A Behanding in Spokane
WARNING: THIS REVIEW CONTAINS SPOILER ALERTS!!
So get this, I went to a play on Thursday night… and I’m still in Miami! Don’t get me wrong, Miami has its own little rich culture of theaters, but it’s nothing by comparison to San Francisco. But alas I digress… as I always do.
“A Behanding in Spokane” yes I said “Behanding” and not “Beheading” is written by Irish playwright Martin McDonagh and the play premiered earlier this year on Broadway with the lead of Carmichael portrayed by the great Christopher Walken. It is the story of Carmichael, an easily excitable middle-aged man with one hand who has dedicated the last 47 years to finding his severed hand that he lost in a train accident.
The story takes place in a sleazy motel room and opens with Carmichael is waiting on a young couple who assured him that they would bring him his infamous severed hand. But when it turns out that the couple tries to rip him off, he decides to teach them a lesson by keeping them hostage in the room until his hand is returned to him. Carmichael is somehow still convinced that the young couple either have his hand or at least know where it is.
When Carmichael leaves them handcuffed to the radiator while he goes in search of his hand, the couple receives constant visits from the hotel receptionist Toby who would rather go on rants about gibbons in the zoo than helping people.
All in all, the acting was pretty good. The best was the opening set-up. The house lights went off for a few seconds and while they were off, Carmichael made his entrance, he managed to open the door and close it without detection because he had timed it so perfectly with the bass riffs of the music when the house lights were off so when they turned back on and there he was, it was like a super cool ninja move.

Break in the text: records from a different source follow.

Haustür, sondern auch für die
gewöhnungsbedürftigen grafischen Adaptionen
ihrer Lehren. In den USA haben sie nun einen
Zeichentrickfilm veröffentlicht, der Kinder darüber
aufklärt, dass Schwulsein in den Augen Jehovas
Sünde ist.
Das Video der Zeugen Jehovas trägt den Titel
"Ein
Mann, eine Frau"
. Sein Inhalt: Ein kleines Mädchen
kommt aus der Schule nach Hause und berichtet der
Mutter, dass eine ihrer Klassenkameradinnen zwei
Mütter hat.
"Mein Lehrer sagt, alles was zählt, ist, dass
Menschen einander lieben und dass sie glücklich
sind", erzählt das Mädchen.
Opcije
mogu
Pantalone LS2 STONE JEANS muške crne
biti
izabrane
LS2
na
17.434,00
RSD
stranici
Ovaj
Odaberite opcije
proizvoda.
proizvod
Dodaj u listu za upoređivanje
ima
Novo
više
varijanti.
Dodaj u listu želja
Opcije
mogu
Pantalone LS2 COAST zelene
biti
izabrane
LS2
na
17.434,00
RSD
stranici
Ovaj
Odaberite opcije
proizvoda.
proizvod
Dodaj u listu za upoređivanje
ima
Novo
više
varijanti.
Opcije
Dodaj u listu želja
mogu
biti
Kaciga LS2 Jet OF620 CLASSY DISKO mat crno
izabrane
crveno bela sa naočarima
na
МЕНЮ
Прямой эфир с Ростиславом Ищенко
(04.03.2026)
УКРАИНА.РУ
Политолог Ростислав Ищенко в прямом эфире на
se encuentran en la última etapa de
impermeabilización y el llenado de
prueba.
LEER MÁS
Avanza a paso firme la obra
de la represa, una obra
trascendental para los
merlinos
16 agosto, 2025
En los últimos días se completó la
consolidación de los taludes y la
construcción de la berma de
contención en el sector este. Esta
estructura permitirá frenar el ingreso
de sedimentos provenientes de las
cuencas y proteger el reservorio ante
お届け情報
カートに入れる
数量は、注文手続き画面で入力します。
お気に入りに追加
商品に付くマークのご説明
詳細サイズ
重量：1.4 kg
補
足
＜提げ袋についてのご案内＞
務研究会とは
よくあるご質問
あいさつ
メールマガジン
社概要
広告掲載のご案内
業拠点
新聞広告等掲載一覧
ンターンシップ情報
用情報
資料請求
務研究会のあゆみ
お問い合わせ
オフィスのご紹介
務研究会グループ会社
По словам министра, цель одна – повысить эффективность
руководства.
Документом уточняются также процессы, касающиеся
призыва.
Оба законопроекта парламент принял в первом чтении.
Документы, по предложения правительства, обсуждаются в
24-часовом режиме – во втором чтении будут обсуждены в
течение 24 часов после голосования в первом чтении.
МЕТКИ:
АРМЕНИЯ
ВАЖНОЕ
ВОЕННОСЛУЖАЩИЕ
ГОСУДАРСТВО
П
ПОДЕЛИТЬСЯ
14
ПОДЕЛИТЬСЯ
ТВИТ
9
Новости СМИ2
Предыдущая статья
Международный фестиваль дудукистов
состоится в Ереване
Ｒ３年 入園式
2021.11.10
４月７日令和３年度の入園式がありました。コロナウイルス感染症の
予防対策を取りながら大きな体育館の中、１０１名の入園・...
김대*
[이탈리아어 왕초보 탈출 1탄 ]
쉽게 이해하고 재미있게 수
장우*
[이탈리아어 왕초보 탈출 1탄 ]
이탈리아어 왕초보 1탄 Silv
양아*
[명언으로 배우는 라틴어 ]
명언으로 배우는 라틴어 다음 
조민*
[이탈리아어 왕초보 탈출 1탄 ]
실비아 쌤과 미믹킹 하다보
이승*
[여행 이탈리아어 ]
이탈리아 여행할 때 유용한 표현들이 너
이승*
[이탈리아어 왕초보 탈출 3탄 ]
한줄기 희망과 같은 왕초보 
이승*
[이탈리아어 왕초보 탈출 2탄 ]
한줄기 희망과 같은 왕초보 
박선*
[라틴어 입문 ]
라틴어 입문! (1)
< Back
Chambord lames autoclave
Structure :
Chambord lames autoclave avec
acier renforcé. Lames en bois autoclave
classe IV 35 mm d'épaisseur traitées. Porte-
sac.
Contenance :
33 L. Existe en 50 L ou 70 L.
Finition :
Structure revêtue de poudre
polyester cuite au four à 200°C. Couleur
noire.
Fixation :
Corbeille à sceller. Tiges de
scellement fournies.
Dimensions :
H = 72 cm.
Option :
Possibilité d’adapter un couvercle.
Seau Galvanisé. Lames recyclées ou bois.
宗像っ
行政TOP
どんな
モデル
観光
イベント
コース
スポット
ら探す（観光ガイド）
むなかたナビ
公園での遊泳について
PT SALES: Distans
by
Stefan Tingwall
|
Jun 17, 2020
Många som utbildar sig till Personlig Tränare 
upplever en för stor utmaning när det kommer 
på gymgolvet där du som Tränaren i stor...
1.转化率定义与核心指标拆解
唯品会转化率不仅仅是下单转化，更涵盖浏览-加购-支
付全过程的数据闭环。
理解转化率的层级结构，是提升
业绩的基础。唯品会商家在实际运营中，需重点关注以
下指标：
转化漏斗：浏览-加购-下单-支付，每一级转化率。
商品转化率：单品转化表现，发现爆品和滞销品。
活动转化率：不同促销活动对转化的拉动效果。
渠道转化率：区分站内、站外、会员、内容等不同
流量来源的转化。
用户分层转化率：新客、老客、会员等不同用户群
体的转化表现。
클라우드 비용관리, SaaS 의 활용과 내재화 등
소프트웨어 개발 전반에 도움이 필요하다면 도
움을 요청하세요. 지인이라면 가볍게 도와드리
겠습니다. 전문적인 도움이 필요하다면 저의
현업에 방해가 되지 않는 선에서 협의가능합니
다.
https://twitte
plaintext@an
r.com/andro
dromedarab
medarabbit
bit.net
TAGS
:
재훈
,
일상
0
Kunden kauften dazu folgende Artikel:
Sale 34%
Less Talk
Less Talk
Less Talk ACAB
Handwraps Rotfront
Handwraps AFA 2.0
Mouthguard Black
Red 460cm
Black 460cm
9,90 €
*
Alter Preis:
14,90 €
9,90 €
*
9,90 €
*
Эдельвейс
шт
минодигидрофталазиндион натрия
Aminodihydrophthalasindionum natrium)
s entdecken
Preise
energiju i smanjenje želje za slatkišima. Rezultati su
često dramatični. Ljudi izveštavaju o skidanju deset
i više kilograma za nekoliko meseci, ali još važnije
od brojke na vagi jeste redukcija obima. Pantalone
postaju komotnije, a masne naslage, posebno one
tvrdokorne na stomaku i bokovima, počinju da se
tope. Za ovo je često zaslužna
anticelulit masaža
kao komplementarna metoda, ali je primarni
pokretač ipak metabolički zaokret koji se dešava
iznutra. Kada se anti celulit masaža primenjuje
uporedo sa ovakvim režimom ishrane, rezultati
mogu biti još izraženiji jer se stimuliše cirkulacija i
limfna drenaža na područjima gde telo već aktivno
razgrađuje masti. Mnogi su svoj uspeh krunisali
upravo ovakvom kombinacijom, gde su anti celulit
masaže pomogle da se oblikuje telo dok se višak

What kind of annoyed me was the story itself. As I said, this contains spoiler alerts so this is your final warning if you plan to see it. Carmichael does end up finding his missing hand but it was conveniently in his suitcase in the motel room with a group of other severed hands that he had collected through the course of his search. This would have made the whole play moot if he would have just taken a minute to actually carefully observe all the hands he had collected in his briefcase. Again this is my analytical point of view as a Screenwriter, and I’ll admit, I don’t know very much when it comes to analyzing theatre, but I know a good story when I see one.